» Tasks to carry out
**a)** In the text on planning for the 2014 operating season, rewrite the paragraph beginning "For the nine months ended December 31, 2013" as a short bulleted list that keeps its main facts.
**b)** In the text on planning for the 2014 operating season, swap "winter closure" for "seasonal shutdown" and write out the passage that begins at the words "LIM's mining operations" and stops after "is currently ongoing.".
**c)** According to the text on planning for the 2014 operating season, what level has the iron ore price declined to since January 1, 2014?

» Extract to read
# # # # # # #

PLANNING FOR THE 2014 OPERATING SEASON
For the nine months ended December 31, 2013, LIM reported a net loss of $84.7 million, negative cash flow from operations of $33.4 million and an ending working capital deficit of $27.1 million. During the 2013 operations, as mining went deeper in the James mine open pit, both the grade and the consistency of the ore began to fall and this created difficulties in plant throughput and in product quality. As a result, there was an overall shortfall in iron ore quality in 2013, which resulted in negative cash generation during the 2013 operating season.
LIM's mining operations are seasonal (April to November), with a planned winter closure from December to March. Detailed planning for the upcoming 2014 operating season is currently underway. This includes a critical assessment of the economics of continuing to extract the remaining resources from the down-dip extensions of the higher grade portions of the James Mine and its potential southern extension. In this context, LIM is keeping a careful watch on the iron ore price, which since January 1, 2014 has declined to approximately US$120 per dmt (CFR China) from an average of US$135 per dmt in the quarter ended December 31, 2013. This planning and assessment of various operating scenarios for the 2014 season is currently ongoing.

# # # # # # #

» Recorded data
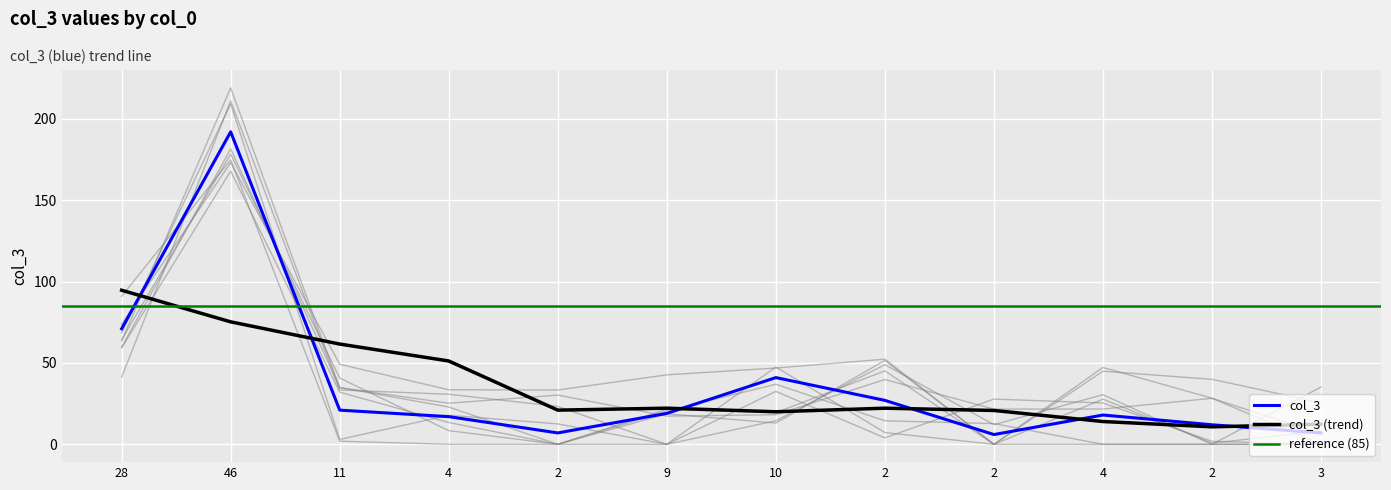

Reading left to right, list all the values displayed in this chart.

28=71	46=192	11=21	4=17	2=7	9=19	10=41	2=27	2=6	4=18	2=12	3=7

# # # # # # #

» Answers to the problems
**a)**
- For the nine months ended December 31, 2013, LIM reported:
  - a net loss of $84.7 million
  - negative cash flow from operations of $33.4 million
  - an ending working capital deficit of $27.1 million
- In 2013, mining went deeper in the James mine open pit, and the grade and consistency of the ore fell.
- This hurt plant throughput and product quality.
- The resulting shortfall in iron ore quality led to negative cash generation during the 2013 operating season.

**b)**
LIM's mining operations are seasonal (April to November), with a planned seasonal shutdown from December to March. Detailed planning for the upcoming 2014 operating season is currently underway. This includes a critical assessment of the economics of continuing to extract the remaining resources from the down-dip extensions of the higher grade portions of the James Mine and its potential southern extension. In this context, LIM is keeping a careful watch on the iron ore price, which since January 1, 2014 has declined to approximately US$120 per dmt (CFR China) from an average of US$135 per dmt in the quarter ended December 31, 2013. This planning and assessment of various operating scenarios for the 2014 season is currently ongoing.

**c)** Approximately US$120 per dmt (CFR China).